Data to process section start
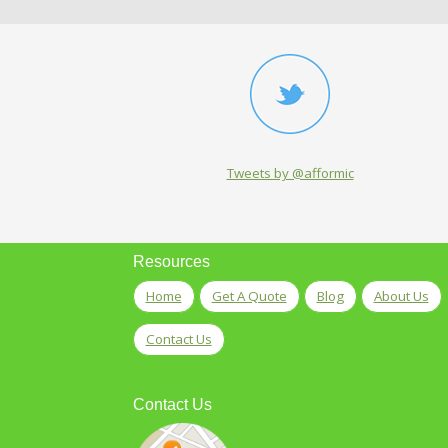
Tweets by @afformic
Resources
Home
Get A Quote
Blog
About Us
Contact Us
Contact Us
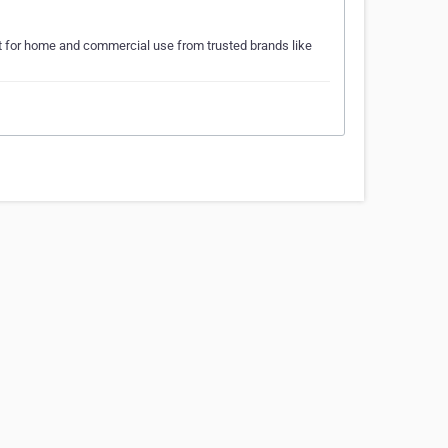
 for home and commercial use from trusted brands like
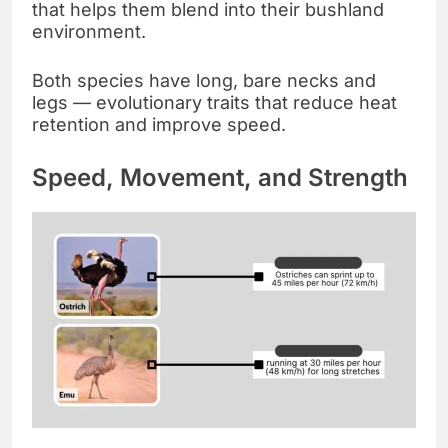
that helps them blend into their bushland
environment.
Both species have long, bare necks and
legs — evolutionary traits that reduce heat
retention and improve speed.
Speed, Movement, and Strength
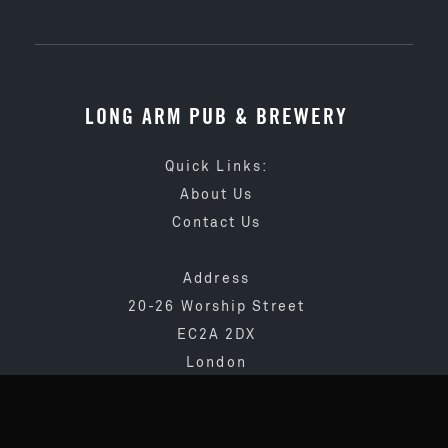
LONG ARM PUB & BREWERY
Quick Links:
About Us
Contact Us
Address
20-26 Worship Street
EC2A 2DX
London
020 3873 4065
info@longarmpub.co.uk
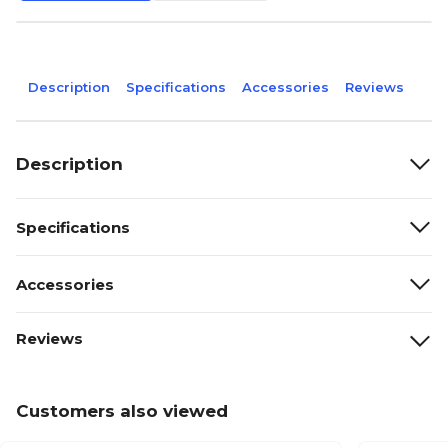
Description
Specifications
Accessories
Reviews
Description
Specifications
Accessories
Reviews
Customers also viewed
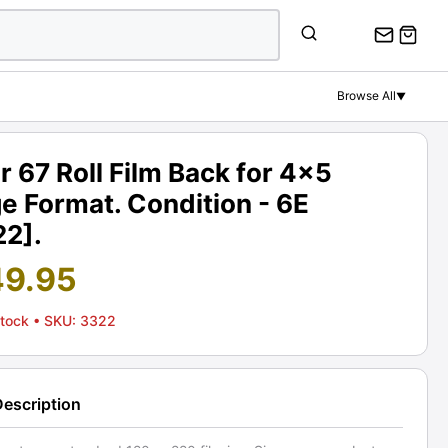
Browse All
▼
r 67 Roll Film Back for 4x5
e Format. Condition - 6E
22].
49.95
Stock
• SKU: 3322
Description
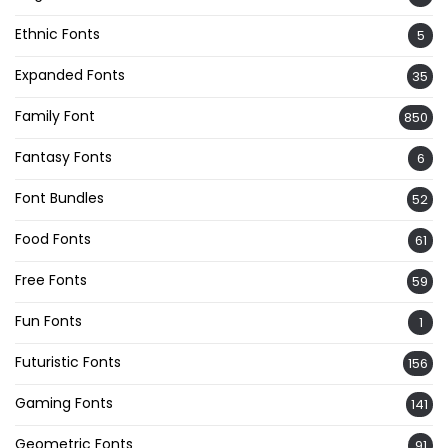
Ethnic Fonts
5
Expanded Fonts
35
Family Font
850
Fantasy Fonts
6
Font Bundles
52
Food Fonts
61
Free Fonts
59
Fun Fonts
1
Futuristic Fonts
156
Gaming Fonts
141
Geometric Fonts
91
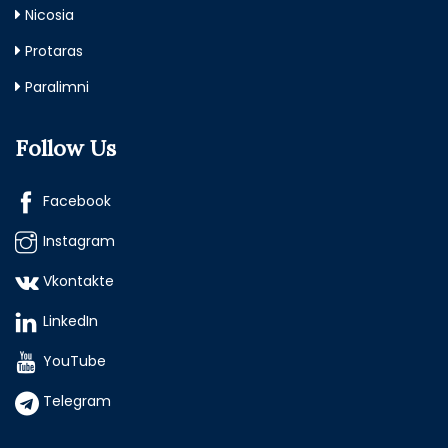
Nicosia
Protaras
Paralimni
Follow Us
Facebook
Instagram
Vkontakte
LinkedIn
YouTube
Telegram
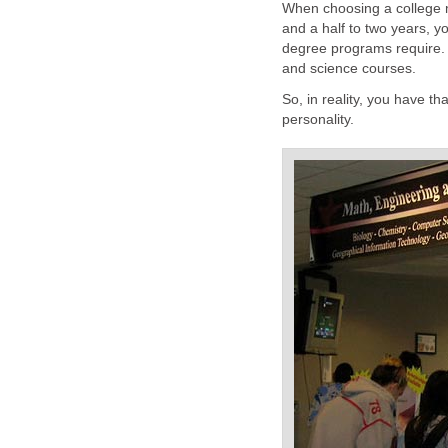
When choosing a college ma
and a half to two years, y
degree programs require. Ba
and science courses.
So, in reality, you have t
personality.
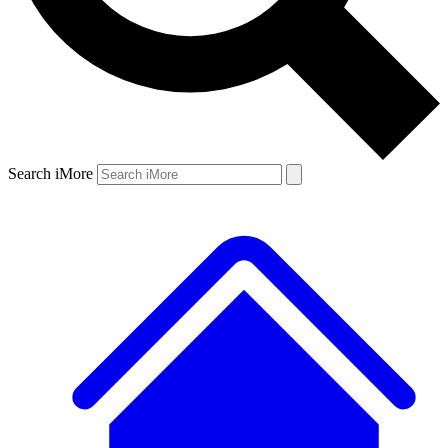
Search iMore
Data to process section end
▶ _Task prompt_
For the material, find the number of lines holding the word "have" and give that figure and nothing more.

▶ _Solution to the problem_
2